In contrast, in a Bayesian context, if you are using GTR, you are in fact averaging over all possible configurations for the exchangeability parameters, including the one represented by JTT. Seen from this perspective, it is clear that you are not choosing between two mutually exclusive options. Instead, choosing between GTR and JTT really means, choosing between a risky bet on one single horse (JTT) or a bet-hedging strategy consisting of averaging over all possible configurations for the unknown exchangeability parameters.

(2) optimization versus conditioning: as I previously explained, maximum likelihood is inherently prone to overfitting. Therefore, you should have good reasons to use a model that invokes additional parameters. In contrast, Bayesian inference works by conditioning, and therefore, does not have over-fitting problems.

Point (1) gives some intuition as to why we need explicit model selection in a maximum likelihood but not in a Bayesian analysis, while point (2) explains why we would typically conduct model selection by starting from the simplest model in a maximum likelihood framework, whereas we can safely opt directly for the more general model in a Bayesian context.
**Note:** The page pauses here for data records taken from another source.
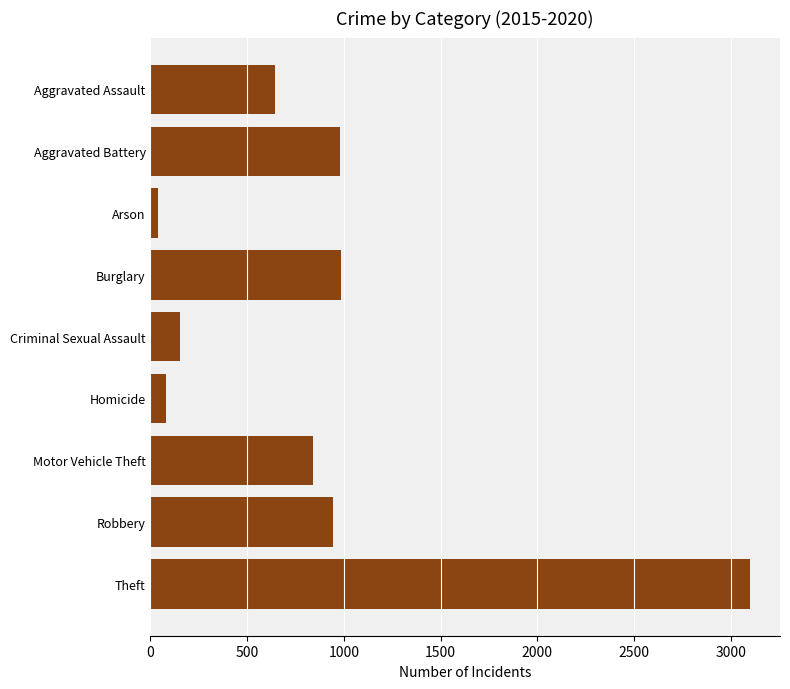

Is it true that the value at Robbery is 487?

False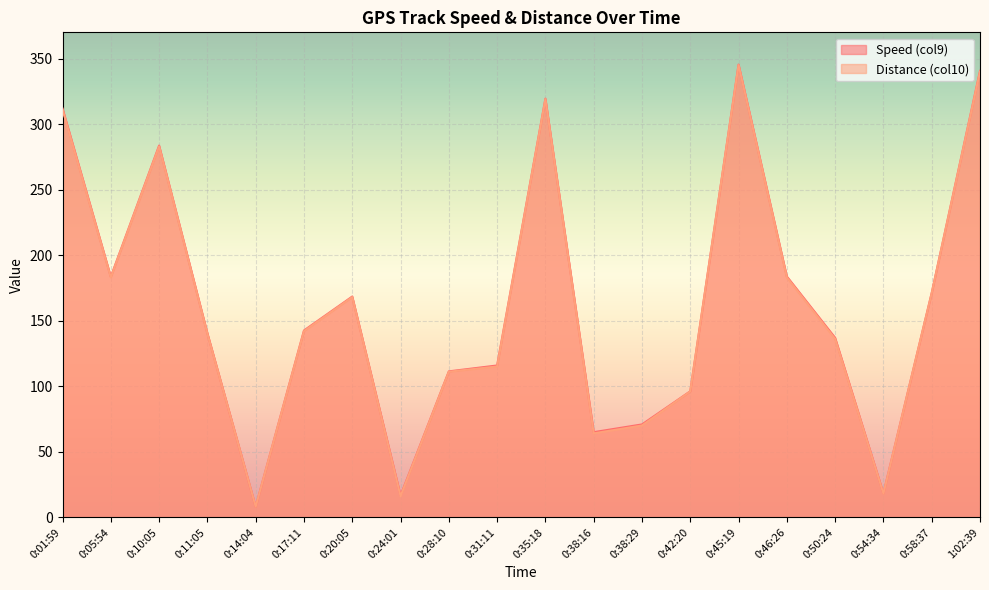

Which has a higher value, 0:14:04 or 0:35:18?

0:35:18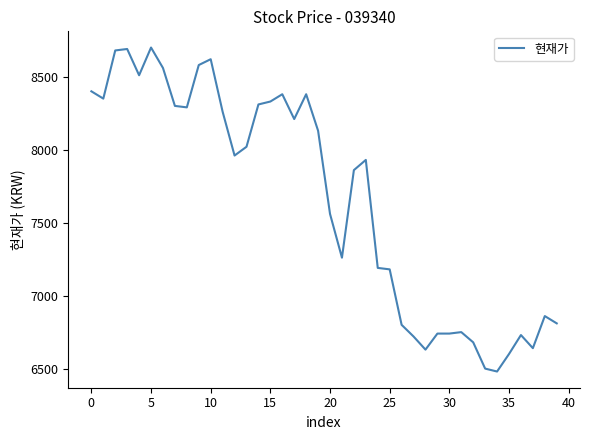

What is the smallest value displayed?

6480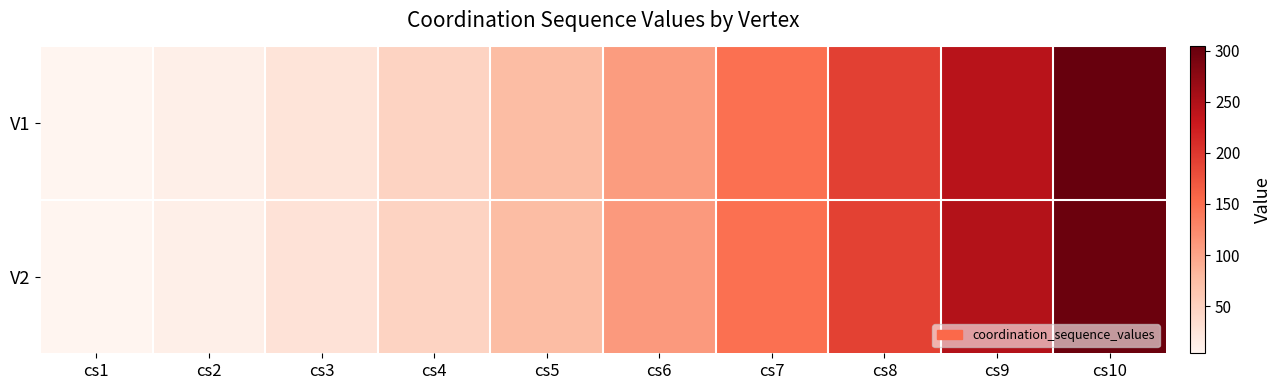

Between cs1 and cs9, which is larger?

cs9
Now, averaging over models also means that we have to correctly define the measure over which to take this average: in other words, we have to correctly design our prior over the models, which is not necessarily something obvious to do. I have suggested some ways to do it properly in my last post (mostly, by having key hyperparameters that are able to drive the whole model configuration down to some remarkable submodels), but there is probably much more to say about this.

In any case, what all this suggests is that the focus, in Bayesian inference, should not be on explicit model selection. Instead, it should be on prior design — including the prior over models.

1. Nice post. I would add that, in practice, computational considerations matter when making these decisions. In many contexts we can think of model selection as a cost-saving approximation to model averaging, and the question of interest becomes where we can cut corners without sacrificing statistical performance.

2. I can see some contexts where model selection is perhaps cheaper than model averaging.

But in many, if not most, cases, what I see in fact is the opposite: people go through a laborious series of Bayes factors, whereas they could in fact use the most general model, thus implicitly and rapidly averaging over all submodels.

one could argue that the most general model is also the one that is computationally the most challenging. But doing the Bayes factor analysis implies that this model will have to be conditioned on the data anyway.

So, I am not sure that the cost-saving approximation is really the main reason.

3. We often do model selection in a frequentist framework, using a greedy step-up procedure with AIC as a stopping criterion. This means we never have to run the most general (complex) versions of the model.

An example would be where one is using an n-category general discrete distribution to approximate a continuous reality, with computation time depending on n. We start with n=1 and increment it until model comparison shows no further improvement.